Complete Pipeline: From Expression to Pathway Activity

python
def compute_pathway_activities(
    expression_df: pd.DataFrame,  # rows=genes, cols=samples
    pathways: dict,                # pathway_name → [gene_list]
) -> pd.DataFrame:
    """
    Compute pathway activity scores for all samples across multiple pathways.
    Returns DataFrame with rows=samples, cols=pathways.
    """
    activities = {}
    gene_names = list(expression_df.index)

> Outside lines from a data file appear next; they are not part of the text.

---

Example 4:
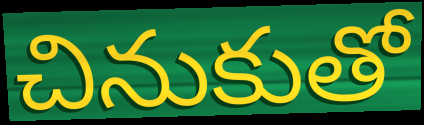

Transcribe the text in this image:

చినుకుతో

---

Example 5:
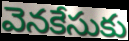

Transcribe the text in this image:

వెనకేసుకు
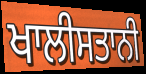
ਖਾਲੀਸਤਾਨੀ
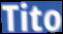
Tito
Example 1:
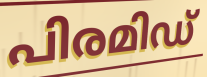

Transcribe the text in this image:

പിരമിഡ്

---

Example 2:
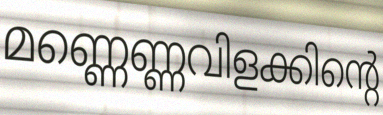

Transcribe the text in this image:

മണ്ണെണ്ണവിളക്കിന്റെ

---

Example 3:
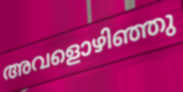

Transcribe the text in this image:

അവളൊഴിഞ്ഞു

    for pathway_name, pathway_genes in pathways.items():
        scores = pathway_score_zscore(
            expression_df.values,
            gene_names,
            pathway_genes
        )
        activities[pathway_name] = scores

    return pd.DataFrame(activities, index=expression_df.columns)


# Simulated example
np.random.seed(42)
n_genes, n_samples = 2000, 60
sample_names = [f"tumor_{i}" for i in range(30)] + [f"normal_{i}" for i in range(30)]
gene_symbols = [f"GENE_{i}" for i in range(n_genes)]

expr_data = np.abs(np.random.randn(n_genes, n_samples))

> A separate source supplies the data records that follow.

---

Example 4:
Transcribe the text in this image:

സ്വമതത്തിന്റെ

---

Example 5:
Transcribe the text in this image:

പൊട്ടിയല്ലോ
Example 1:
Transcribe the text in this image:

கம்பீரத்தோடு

# Simulate pathway activation in tumor samples
pathway_definitions = {
    "MAPK_pathway": [f"GENE_{i}" for i in range(50, 60)],
    "PI3K_pathway": [f"GENE_{i}" for i in range(100, 110)],
    "Apoptosis":    [f"GENE_{i}" for i in range(200, 210)],
}

# Activate MAPK in tumors, suppress apoptosis
for gene in pathway_definitions["MAPK_pathway"]:
    idx = gene_symbols.index(gene)
    expr_data[idx, :30] *= 3.0

for gene in pathway_definitions["Apoptosis"]:
    idx = gene_symbols.index(gene)
    expr_data[idx, :30] *= 0.3

expr_df = pd.DataFrame(expr_data, index=gene_symbols, columns=sample_names)

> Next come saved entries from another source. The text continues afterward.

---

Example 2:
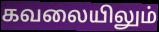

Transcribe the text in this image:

கவலையிலும்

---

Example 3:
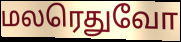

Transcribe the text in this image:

மலரெதுவோ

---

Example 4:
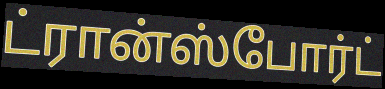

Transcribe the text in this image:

ட்ரான்ஸ்போர்ட்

activity_df = compute_pathway_activities(expr_df, pathway_definitions)
print("Pathway activity scores (first 5 samples of each group):")
print("\nTumor samples:")
print(activity_df.loc[[f"tumor_{i}" for i in range(5)]].round(2))
print("\nNormal samples:")
print(activity_df.loc[[f"normal_{i}" for i in range(5)]].round(2))

# Visualize with heatmap
import matplotlib.pyplot as plt
fig, ax = plt.subplots(figsize=(10, 6))
im = ax.imshow(activity_df.T.values, aspect="auto", cmap="RdBu_r")
ax.set_xticks(range(0, n_samples, 5))
ax.set_xticklabels([sample_names[i] for i in range(0, n_samples, 5)], rotation=45, ha="right", fontsize=7)
ax.set_yticks(range(len(pathway_definitions)))
ax.set_yticklabels(list(pathway_definitions.keys()))
ax.set_title("Pathway Activity Scores: Tumor vs. Normal")
plt.colorbar(im, ax=ax, label="Activity z-score")
plt.tight_layout()
plt.savefig("pathway_activity_heatmap.png", dpi=150)
plt.show()

Summary

ApproachWhen to useTools/Libraries
ODE modelsWhen kinetic parameters are available; studying dynamicsscipy.integrate
Boolean networksLarge networks without quantitative params; logic structureCustom (networkx for visualization)
Pathway scoringAnalyzing existing expression datasetsnumpy, pandas
GSEA-style enrichmentTesting whether a gene set is enriched in differential datafgsea (R), GSEA Java app
KEGG/Reactome APIFetching curated pathway gene listsrequests + KEGG REST API

Mechanistic modeling is most useful for generating testable hypotheses about pathway dynamics. Data-driven pathway scoring is most useful for interpreting existing datasets. In practice, you use both: models guide your biological interpretation of the data, and the data validates or challenges the models.